# Exercise requirements
1. For the Serviceguard text on application startup and shutdown, decide whether each statement agrees with it. Answer yes or no, and quote the words that settle it. (a) In Serviceguard, the startup and shutdown procedures go in the package control script. (b) Interactive startup is acceptable even when the answers cannot be predetermined. (c) Automated restart is impossible if the application needs a switch flipped on a piece of hardware.
2. Reproduce word for word the portion of the Serviceguard text on application startup and shutdown starting at "Designing Highly Available" and ending at "these functions automatically.".
3. Continue the Serviceguard text on application startup and shutdown, beginning right after its final sentence.

# Source document
· · · · · · ·

Managing HP Serviceguard for Linux, Sixth Edition, August 2006

Designing Highly Available Cluster Applications
Automating Application Operation
Appendix B 299
Define Application Startup and Shutdown
Applications must be restartable without manual intervention. If the
application requires a switch to be flipped on a piece of hardware, then
automated restart is impossible. Procedures for application startup,
shutdown and monitoring must be created so that the HA software can
perform these functions automatically.
To ensure automated response, there should be defined procedures for
starting up the application and stopping the application. In Serviceguard
these procedures are placed in the package control script. These
procedures must check for errors and return status to the HA control
software. The startup and shutdown should be command-line driven and
not interactive unless all of the answers can be predetermined and
scripted.
In an HA failover environment, HA software restarts the application on
a surviving system in the cluster that has the necessary resources, like
access to the necessary disk drives. The application must be restartable
in two aspects:
It must be able to restart and recover on the backup system (or on
the same system if the application restart option is chosen).
It must be able to restart if it fails during the startup and the cause
of the failure is resolved.

· · · · · · ·

[Items from a dataset]
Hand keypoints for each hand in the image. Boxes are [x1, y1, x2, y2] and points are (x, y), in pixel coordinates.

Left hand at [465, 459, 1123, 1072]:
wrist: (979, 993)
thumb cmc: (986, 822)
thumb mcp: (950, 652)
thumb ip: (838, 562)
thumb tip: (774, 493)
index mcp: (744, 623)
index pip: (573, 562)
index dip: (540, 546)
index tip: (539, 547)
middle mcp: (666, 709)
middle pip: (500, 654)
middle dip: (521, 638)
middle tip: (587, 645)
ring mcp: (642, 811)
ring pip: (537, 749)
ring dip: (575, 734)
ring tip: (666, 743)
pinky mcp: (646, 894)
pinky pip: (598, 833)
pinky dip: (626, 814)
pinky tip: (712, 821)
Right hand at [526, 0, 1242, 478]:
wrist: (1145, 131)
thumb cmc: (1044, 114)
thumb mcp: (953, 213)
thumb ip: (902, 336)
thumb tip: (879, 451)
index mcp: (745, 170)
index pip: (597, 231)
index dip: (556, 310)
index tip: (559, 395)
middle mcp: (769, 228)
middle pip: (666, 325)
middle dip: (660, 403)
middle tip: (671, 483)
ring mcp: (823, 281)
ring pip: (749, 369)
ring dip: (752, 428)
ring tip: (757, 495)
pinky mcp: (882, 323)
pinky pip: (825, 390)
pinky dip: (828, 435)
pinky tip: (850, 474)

· · · · · · ·

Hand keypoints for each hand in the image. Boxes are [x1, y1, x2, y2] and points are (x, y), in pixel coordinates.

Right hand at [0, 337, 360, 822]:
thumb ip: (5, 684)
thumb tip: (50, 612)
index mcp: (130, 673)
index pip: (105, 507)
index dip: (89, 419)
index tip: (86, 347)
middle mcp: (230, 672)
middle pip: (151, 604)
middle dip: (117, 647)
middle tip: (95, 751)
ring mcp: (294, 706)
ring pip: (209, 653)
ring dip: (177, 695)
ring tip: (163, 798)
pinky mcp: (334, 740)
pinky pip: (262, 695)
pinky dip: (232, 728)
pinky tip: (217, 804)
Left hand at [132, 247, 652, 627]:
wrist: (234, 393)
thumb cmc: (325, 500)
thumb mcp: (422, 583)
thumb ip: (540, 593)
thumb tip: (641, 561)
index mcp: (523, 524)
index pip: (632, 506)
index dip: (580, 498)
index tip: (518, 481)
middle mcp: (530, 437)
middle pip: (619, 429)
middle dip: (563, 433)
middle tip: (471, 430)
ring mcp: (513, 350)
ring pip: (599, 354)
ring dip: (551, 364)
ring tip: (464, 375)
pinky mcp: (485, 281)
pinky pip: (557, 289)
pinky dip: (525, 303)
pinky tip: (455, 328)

· · · · · · ·

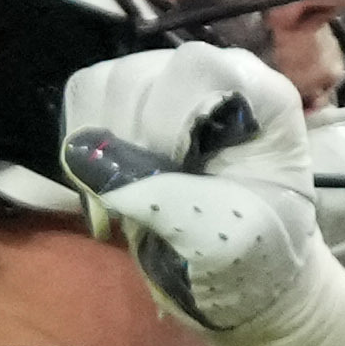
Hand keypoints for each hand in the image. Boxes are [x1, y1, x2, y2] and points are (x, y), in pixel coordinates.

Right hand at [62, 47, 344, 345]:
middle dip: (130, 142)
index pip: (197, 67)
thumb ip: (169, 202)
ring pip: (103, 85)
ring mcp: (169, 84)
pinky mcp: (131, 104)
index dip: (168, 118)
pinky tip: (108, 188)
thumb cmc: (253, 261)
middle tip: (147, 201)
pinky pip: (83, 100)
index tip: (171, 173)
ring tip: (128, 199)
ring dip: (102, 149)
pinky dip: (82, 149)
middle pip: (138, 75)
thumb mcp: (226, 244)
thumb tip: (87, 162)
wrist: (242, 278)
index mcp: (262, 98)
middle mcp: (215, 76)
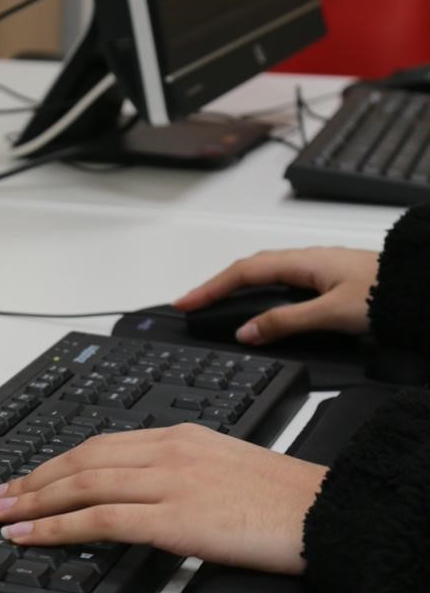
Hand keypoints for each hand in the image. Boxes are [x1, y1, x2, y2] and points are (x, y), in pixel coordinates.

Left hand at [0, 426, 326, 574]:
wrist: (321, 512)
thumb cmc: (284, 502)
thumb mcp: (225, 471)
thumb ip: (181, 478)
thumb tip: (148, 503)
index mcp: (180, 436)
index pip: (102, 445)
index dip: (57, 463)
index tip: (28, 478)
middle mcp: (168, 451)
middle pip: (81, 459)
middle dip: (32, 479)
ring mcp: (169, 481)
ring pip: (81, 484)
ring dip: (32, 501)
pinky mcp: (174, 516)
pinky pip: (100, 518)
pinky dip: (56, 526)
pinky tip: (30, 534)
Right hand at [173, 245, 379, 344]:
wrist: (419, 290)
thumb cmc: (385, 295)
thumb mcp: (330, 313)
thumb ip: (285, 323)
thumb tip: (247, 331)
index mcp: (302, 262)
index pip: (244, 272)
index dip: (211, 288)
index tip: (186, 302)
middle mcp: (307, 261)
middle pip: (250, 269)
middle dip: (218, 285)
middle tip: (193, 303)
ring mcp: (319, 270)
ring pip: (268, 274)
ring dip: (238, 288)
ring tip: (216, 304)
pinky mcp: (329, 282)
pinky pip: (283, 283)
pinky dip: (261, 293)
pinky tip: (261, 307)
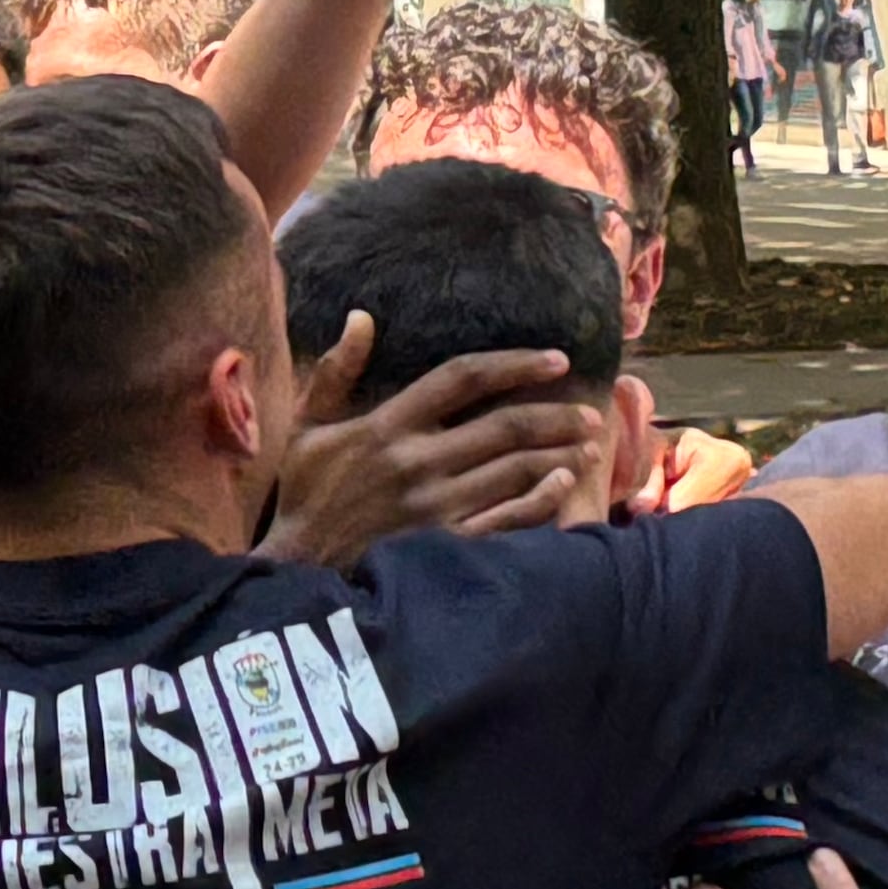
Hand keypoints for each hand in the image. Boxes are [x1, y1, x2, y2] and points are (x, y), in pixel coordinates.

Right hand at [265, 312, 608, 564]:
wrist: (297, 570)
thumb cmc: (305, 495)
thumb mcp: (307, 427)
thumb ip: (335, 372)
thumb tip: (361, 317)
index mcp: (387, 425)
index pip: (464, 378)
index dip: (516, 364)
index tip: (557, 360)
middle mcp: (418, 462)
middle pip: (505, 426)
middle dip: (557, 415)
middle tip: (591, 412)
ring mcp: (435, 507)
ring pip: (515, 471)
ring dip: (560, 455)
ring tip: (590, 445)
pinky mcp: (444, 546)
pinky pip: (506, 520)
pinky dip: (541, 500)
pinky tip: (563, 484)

· · · · · · ·

# Answers by item
1.
(a) Yes: "In Serviceguard these procedures are placed in the package control script."
(b) No: "The startup and shutdown should be command-line driven and not interactive unless all of the answers can be predetermined and scripted."
(c) Yes: "If the application requires a switch to be flipped on a piece of hardware, then automated restart is impossible."

2.
Designing Highly Available Cluster Applications
Automating Application Operation
Appendix B 299
Define Application Startup and Shutdown
Applications must be restartable without manual intervention. If the
application requires a switch to be flipped on a piece of hardware, then
automated restart is impossible. Procedures for application startup,
shutdown and monitoring must be created so that the HA software can
perform these functions automatically.

3.
Application administrators need to learn to startup and shutdown
applications using the appropriate HA commands. Inadvertently
shutting down the application directly will initiate an unwanted failover.
Application administrators also need to be careful that they don't
accidently shut down a production instance of an application rather than
a test instance in a development environment.
A mechanism to monitor whether the application is active is necessary so
that the HA software knows when the application has failed. This may
be as simple as a script that issues the command ps -ef | grep xxx for
all the processes belonging to the application.
To reduce the impact on users, the application should not simply abort in
case of error, since aborting would cause an unneeded failover to a
backup system. Applications should determine the exact error and take
specific action to recover from the error rather than, for example,
aborting upon receipt of any error.